There was a giant, framed black-and-white print of Marilyn in a glimmering white dress, smiling mischievously. Then, a shelf of smaller prints featuring Marilyn in different poses, her blonde hair coiffed perfectly, her smile sublime. There she was, everywhere, staring at me.
The thing is, her place isn’t only in the deep corners of Woolworth’s vintage supply. She’s on T-shirts printed at Forever 21 and in remake movies and hanging up in museums as Warhol’s muse. She’s ever present in our lives as this symbol of American beauty and sexuality that we just can’t get away from.
My mind drifts to the title of one of my favorite John Green books—An Abundance of Katherines—to the awareness of the dilemma that has recently struck me: An Abundance of Blondes. God, they’re everywhere. And as a girl who purchases Nylon and Vogue on the regular, I couldn’t help but notice their overwhelming presence in fashion magazines. Gigi and Karlie and Cara and Natalia and every other (beautiful, yes), but blonde, skinny piece of gorgeous that continue to echo Marilyn in so many frustrating ways. Years and years of progress and diversity and improved tolerance and still the symbol of beauty in our country is thought of as a Barbie-esque beauty queen.
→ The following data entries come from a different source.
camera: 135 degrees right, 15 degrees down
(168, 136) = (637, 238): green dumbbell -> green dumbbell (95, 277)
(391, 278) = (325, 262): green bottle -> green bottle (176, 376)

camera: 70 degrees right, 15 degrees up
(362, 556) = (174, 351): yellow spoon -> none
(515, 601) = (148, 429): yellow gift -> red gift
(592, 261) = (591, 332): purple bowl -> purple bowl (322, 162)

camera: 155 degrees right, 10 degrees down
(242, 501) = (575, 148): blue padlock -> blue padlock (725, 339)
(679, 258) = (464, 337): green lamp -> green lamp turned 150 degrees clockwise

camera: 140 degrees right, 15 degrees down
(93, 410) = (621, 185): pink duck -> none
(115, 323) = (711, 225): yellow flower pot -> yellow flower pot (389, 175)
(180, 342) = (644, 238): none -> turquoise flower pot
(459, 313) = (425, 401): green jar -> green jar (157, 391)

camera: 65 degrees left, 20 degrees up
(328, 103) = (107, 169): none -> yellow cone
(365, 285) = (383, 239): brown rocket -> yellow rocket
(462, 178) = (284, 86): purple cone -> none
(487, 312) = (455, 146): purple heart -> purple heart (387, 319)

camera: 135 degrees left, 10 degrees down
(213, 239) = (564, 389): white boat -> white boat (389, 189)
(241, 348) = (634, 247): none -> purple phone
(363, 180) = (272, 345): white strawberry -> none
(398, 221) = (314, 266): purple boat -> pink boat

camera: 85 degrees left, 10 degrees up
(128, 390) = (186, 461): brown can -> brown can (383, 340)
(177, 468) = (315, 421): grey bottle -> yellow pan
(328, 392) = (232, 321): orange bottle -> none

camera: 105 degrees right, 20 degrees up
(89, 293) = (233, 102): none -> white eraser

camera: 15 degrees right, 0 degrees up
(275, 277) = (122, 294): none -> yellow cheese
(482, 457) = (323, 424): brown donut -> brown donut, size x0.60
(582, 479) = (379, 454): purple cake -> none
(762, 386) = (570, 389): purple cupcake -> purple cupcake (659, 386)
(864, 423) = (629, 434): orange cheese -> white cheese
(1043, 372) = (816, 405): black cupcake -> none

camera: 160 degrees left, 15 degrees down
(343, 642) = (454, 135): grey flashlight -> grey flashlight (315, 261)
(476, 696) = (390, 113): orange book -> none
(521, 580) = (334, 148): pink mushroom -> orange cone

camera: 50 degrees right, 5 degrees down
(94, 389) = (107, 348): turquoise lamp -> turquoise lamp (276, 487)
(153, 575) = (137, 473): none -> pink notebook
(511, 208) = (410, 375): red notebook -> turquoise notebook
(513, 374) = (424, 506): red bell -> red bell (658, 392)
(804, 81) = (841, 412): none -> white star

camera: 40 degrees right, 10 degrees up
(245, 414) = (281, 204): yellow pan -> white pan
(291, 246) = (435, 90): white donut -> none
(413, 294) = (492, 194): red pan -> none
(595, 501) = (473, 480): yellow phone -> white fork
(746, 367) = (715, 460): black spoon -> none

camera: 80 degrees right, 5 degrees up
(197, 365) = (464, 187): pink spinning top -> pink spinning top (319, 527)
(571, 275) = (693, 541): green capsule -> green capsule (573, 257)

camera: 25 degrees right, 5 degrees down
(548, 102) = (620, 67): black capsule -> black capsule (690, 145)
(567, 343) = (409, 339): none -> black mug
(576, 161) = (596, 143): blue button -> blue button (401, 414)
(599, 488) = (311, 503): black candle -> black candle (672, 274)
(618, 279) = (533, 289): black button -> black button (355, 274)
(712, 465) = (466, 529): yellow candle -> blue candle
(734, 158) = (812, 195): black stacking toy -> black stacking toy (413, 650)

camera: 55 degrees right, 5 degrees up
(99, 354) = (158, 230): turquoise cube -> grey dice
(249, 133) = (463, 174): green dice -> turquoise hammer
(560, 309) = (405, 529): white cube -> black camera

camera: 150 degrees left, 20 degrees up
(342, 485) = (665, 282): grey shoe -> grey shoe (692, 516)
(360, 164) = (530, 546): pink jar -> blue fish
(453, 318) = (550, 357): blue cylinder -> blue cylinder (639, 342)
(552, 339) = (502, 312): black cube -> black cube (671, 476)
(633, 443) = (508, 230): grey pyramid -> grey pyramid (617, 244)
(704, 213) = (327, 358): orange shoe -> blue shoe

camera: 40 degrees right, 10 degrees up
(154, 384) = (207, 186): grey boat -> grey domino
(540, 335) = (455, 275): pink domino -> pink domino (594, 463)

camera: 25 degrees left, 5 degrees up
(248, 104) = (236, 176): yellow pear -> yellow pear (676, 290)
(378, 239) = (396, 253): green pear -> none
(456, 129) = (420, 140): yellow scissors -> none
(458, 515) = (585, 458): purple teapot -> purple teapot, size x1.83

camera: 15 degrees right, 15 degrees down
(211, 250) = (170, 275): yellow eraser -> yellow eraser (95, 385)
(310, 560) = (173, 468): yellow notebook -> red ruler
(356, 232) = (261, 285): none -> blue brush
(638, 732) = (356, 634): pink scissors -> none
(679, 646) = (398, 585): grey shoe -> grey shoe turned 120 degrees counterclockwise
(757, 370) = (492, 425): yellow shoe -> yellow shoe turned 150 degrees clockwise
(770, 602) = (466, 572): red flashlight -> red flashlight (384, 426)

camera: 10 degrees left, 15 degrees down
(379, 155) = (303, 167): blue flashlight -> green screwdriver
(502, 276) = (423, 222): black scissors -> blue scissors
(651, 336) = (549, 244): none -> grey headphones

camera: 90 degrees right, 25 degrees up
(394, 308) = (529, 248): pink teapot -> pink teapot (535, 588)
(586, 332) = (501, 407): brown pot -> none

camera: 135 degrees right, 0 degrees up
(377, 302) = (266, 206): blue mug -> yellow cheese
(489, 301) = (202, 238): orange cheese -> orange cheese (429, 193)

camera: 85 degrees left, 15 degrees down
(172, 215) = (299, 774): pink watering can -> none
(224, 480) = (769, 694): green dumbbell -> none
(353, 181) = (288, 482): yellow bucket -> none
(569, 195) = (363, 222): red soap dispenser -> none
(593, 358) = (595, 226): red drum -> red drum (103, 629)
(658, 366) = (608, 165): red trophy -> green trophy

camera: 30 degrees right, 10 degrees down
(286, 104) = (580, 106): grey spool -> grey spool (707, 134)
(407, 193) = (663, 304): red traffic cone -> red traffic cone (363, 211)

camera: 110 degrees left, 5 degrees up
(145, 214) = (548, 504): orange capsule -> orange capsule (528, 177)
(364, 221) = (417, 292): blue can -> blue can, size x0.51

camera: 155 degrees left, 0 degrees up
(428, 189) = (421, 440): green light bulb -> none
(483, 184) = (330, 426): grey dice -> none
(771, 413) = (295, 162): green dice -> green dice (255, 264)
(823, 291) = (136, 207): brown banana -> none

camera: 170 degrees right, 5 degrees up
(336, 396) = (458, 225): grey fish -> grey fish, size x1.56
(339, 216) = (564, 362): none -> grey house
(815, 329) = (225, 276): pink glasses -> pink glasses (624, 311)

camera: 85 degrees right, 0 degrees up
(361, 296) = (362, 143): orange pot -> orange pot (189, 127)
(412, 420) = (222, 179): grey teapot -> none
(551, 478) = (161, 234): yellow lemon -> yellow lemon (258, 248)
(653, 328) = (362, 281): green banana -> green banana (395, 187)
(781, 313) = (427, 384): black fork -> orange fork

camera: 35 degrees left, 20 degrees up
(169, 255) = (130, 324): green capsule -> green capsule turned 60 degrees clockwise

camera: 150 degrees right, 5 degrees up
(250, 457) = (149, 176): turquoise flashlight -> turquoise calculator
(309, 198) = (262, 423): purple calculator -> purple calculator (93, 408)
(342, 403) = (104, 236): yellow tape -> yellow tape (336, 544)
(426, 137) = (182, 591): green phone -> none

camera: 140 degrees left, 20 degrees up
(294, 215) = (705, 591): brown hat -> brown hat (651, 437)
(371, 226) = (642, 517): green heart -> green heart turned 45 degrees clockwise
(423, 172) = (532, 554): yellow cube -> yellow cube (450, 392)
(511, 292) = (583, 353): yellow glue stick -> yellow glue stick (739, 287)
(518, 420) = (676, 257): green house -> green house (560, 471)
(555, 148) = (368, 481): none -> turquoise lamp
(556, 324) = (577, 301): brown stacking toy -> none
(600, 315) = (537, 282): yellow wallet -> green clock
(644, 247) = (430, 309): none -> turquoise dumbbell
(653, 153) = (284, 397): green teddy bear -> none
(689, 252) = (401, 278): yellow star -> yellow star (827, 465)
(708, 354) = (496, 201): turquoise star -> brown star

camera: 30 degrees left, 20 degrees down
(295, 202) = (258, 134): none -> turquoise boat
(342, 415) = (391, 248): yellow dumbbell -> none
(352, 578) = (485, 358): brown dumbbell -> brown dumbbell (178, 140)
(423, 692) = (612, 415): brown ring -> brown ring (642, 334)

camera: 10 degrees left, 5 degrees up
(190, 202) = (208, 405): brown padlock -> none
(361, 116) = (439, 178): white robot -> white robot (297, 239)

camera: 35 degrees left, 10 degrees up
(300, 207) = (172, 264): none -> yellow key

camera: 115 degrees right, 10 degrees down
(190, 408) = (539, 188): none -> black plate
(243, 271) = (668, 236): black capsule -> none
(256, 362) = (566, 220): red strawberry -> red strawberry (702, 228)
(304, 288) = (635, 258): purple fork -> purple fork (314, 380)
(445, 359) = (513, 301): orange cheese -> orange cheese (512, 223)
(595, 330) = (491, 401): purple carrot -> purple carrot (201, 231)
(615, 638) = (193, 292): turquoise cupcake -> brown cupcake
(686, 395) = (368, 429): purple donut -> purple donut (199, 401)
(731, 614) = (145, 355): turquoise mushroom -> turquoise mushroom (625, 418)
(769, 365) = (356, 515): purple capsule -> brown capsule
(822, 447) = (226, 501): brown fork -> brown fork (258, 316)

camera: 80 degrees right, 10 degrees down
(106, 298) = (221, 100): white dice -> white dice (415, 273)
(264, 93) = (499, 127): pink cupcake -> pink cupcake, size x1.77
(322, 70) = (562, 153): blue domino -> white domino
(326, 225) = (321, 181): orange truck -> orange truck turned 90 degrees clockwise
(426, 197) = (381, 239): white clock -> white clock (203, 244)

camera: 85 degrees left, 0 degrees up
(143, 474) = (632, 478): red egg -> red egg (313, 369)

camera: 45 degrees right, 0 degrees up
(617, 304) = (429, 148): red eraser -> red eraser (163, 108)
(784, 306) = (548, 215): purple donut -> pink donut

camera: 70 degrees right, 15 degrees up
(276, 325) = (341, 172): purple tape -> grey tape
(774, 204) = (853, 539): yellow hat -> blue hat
Vogue’s October issue heralded Reese Witherspoon as the icon for American beauty. Funny, though, that their January 2015 cover girl was a blonde (lovely Sienna Miller), June cover was a blonde (Amanda Seyfried), and the most recent August cover girl is also a blonde (Nicole Kidman). Now, before you say that’s not too many blondes, the others this year so far were all brunettes (save for a lovely appearance by Serena Williams on the cover of the April issue).
Buzzfeed recently featured a lovely article on beauty icons that weren’t Marilyn Monroe—thank the Lord. But isn’t also sad that someone has to remind us that beautiful comes in many more forms than the Monroe aesthetic? It’s not enough for us to know that there are other kinds of beautiful. We need to do something about it.
Where do I start? By putting some value in myself. By not doubting my own beauty because the girls who have been on the cover of Vogue for the past months have looked absolutely nothing like me. By reminding my little sisters every day that they are stunning, empowered, beautiful girls.